The Department of Environment and Natural Resources – Climate Change Division, itself leading national level work on the SNAP (Supporting National Action and Planning on Short-Lived Climate Pollutants) Initiative with the Climate and Clean Air Coalition, presented on national government policy and action on short-live climate pollutant (SLCP) reduction, and provided a national framework for local SLCP mitigation.
The workshop centred on focus group discussions in which participants were asked to assess their respective city’s: level of awareness of co-benefits and SLCPs, practices to integrate air pollution and climate change policies and plans, and capacity building needs in integrating air pollution control and climate change policies.
They revealed a promising picture, along with a clearer sense of what needed strengthening.
“We found that measures towards air pollution control and climate change mitigation exist within the cities in Metro Manila, and local agencies are mandated to carry these out,” said Clean Air Asia’s Senior Air Quality and Climate Change Program Coordinator, Ms.
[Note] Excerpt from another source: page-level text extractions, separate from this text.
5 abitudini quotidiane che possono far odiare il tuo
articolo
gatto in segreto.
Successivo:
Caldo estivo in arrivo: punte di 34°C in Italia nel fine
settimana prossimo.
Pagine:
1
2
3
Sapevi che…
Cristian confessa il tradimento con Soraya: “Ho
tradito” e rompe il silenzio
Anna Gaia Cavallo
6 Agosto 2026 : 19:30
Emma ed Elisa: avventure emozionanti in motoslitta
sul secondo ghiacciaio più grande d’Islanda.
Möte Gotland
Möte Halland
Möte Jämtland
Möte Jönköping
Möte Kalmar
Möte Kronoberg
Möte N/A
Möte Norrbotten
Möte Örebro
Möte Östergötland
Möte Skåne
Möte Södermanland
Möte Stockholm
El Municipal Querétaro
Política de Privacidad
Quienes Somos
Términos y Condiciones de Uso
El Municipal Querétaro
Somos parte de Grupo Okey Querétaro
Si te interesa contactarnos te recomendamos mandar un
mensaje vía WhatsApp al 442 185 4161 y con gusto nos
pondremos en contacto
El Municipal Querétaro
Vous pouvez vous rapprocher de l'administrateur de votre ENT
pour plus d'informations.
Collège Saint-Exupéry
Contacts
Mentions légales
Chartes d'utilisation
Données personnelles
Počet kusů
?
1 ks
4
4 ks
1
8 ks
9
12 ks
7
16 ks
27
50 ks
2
Dang Espita-Casanova, who facilitated the discussions.
“But, while most city representatives are generally aware of the concept of the co-benefits approach, it is not applied in identifying potential impacts during the planning stages and when performing monitoring and evaluation,” she said.
“At the moment, control measures are still usually planned and implemented from only one of the two perspectives, either to reduce air pollution or mitigate climate change, but not both— and, of course, there are also co-benefits that spill into yet other areas,” she continued.
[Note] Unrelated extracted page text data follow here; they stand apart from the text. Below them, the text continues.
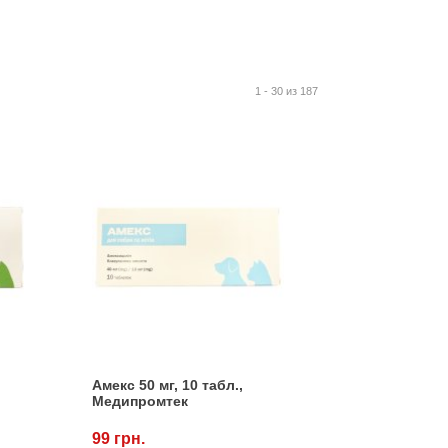
1 - 30 из 187
Амекс 50 мг, 10 табл.,
Медипромтек
99 грн.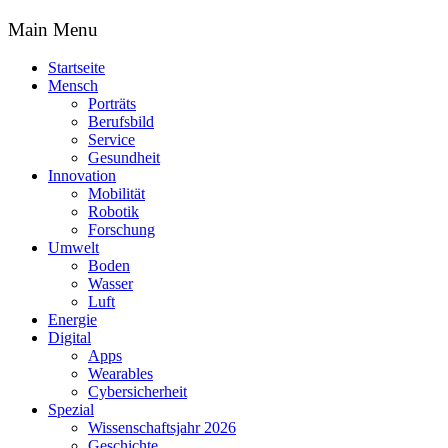
Main Menu
Startseite
Mensch
Porträts
Berufsbild
Service
Gesundheit
Innovation
Mobilität
Robotik
Forschung
Umwelt
Boden
Wasser
Luft
Energie
Digital
Apps
Wearables
Cybersicherheit
Spezial
Wissenschaftsjahr 2026
Geschichte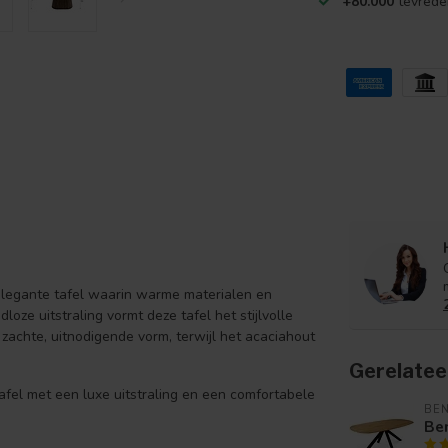
+80.000
tevrede
elegante tafel waarin warme materialen en
oze uitstraling vormt deze tafel het stijlvolle
zachte, uitnodigende vorm, terwijl het acaciahout
Gerelatee
afel met een luxe uitstraling en een comfortabele
BE
Be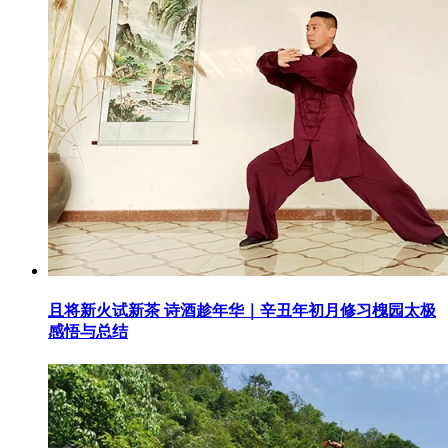
且将新火试新茶 诗酒趁年华｜辛丑年初月修习槐园太极
感悟与总结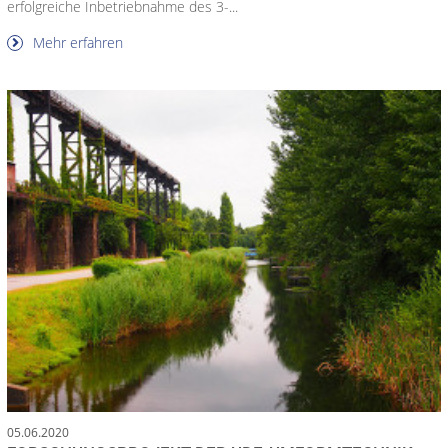
erfolgreiche Inbetriebnahme des 3-...
Mehr erfahren
05.06.2020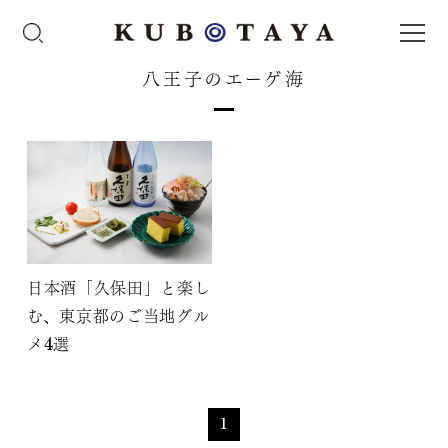
八王子のエーゲ海
日本酒「久保田」と楽し
む、東京都のご当地グル
メ4選
1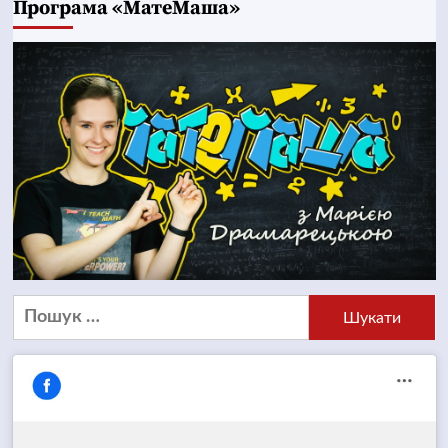
Програма «МатеМаша»
Пошук: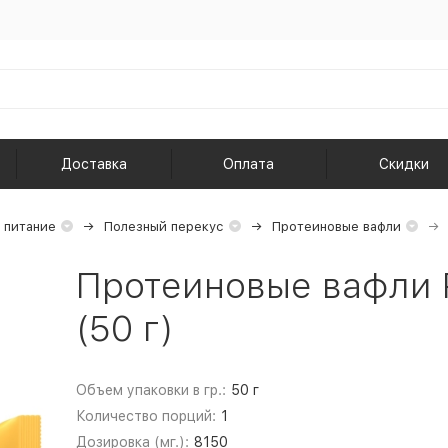
Доставка
Оплата
Скидки
 питание
Полезный перекус
Протеиновые вафли
Протеиновые вафли P
(50 г)
Объем упаковки в гр.:
50 г
Количество порций:
1
Дозировка (мг.):
8150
“So, there are opportunities to promote better-integrated policies through the co-benefits approach, policies that could provide better returns in terms of health and liveability across a range of sectors and that have clear local impacts,” she added.
Opportunities identified that could result in significant improvements in promoting integration and co-benefits included:
- Institutional arrangements, including improving coordination, clarifying roles and pooling/optimizing resources (financial, human and technical) of local agencies which have relevant mandates on or have an impact on air pollution reduction and/or climate change mitigation (e.g., environment, transport, planning, disaster risk reduction and management);
- Helping cities set-up monitoring and evaluation systems for their policies and programs covering air pollution and climate change-related indicators;
- Building capacity in using models and tools to quantify co-benefits of local policies and programs.
The workshop was part of the needs assessment component of a project funded by the Climate Change and Clean Air Coalition (CCAC) and implemented by Clean Air Asia, the Institute for Global Environmental Strategies (IGES), and ICLEI-Local Governments for Sustainability-East Asia Secretariat (ICLEI-EAS).
Its results will help IGES, ICLEI and Clean Air Asia develop targeted training materials for Asian cities on integrating air pollution and climate policies and plans.
Metro Manila cities and the National Capital Region were invited to join the BreatheLife network to share air quality and climate commitments along with success stories to feed a virtuous cycle of action and solutions led by governments at all levels, from subnational to national.